Why is it unfair to look at a nominee's writings, speeches, work experience, and interviews to evaluate his or her qualifications for a job? Because that's what most people did - including Ann Althouse, Glenn Reynolds, and other more conservative public and private citizens. Senators had the benefit of private interviews with the nominee. Reports suggest that even the White House staffers were troubled by this nomination.
This isn't court and there is no due process right to be heard in politics. It seems important to you to see Harriet Miers get a public confirmation hearing. Could it be that you were enjoying what some believe is a Republican implosion and you hate to see it end?
Mark,
I disagree that Miers was anywhere near as qualified as O'Connor:
Graduated from Stanford in two years, near the top of her class
Deputy County Attorney of San Mateo County, CA
1965-69 Assistant A.G. of Arizona
1969-75 Elected twice to AZ Senate and served as majority leader
1975 Elected judge of the Maricopa County Superior Court
1979 Arizona Court of Appeals
O'Connor was not presented to the public with the chief credentials of:
1) Having been Reagan's legal counsel, and
2) Reagan's personal assurances that she was solid and trustworthy.
I didn't know enough about Miers to have a strong opinion one way or the other, but I was troubled that the main defense anyone could come up with was "Trust the President."
The unfairness came in the insupportable characterizations of her record and her intellect that were made. Look at her record, of course. Savage her, no.

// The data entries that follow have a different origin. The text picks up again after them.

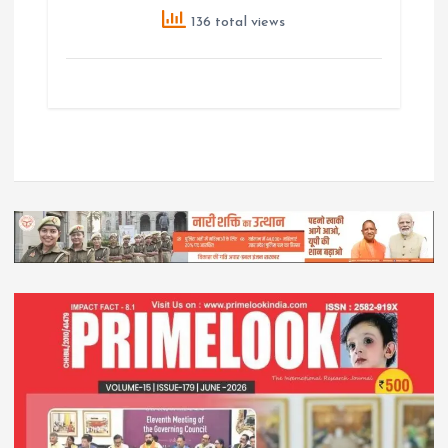
136 total views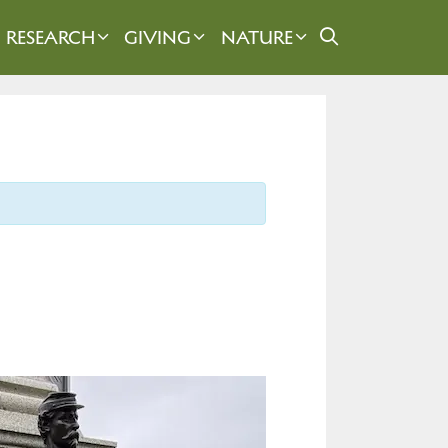
RESEARCH
GIVING
NATURE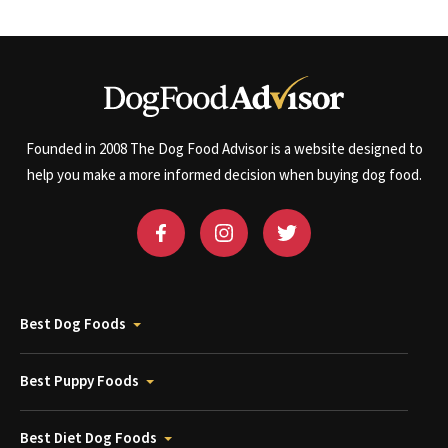
Founded in 2008 The Dog Food Advisor is a website designed to
help you make a more informed decision when buying dog food.
Best Dog Foods
Best Puppy Foods
Best Diet Dog Foods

Re: whether the Democrats have been strengthened by the Miers' nomination:
I don't see how Republicans are any worse off now than they were before the Miers' nomination. No matter what, some Democratic Senators will fight anyone President Bush nominates. (They even fought Roberts until it became apparent it wasn't effective.) I can't see how the Miers' nomination changes these dynamics on the Democratic side. However, I do think it bolstered the Republican support for a nominee unless the Christian conservatives stay home.
Finally, I hope that the Bush Administration will be better prepared this time. Perhaps they were lulled by the Roberts' confirmation into thinking it would be easy. They won't feel that way this time.
But even if there is some short-term damage, I think the long-term effect is to show American voters that Republicans won't march in lock-step with a Republican President when they think he or she is wrong.
I would have said "possibly" until I went to the Daily Kos, per your Plame post. Now I'd have to say "no". The Democrats driving force is still negativity, and I don't think you can get far on that.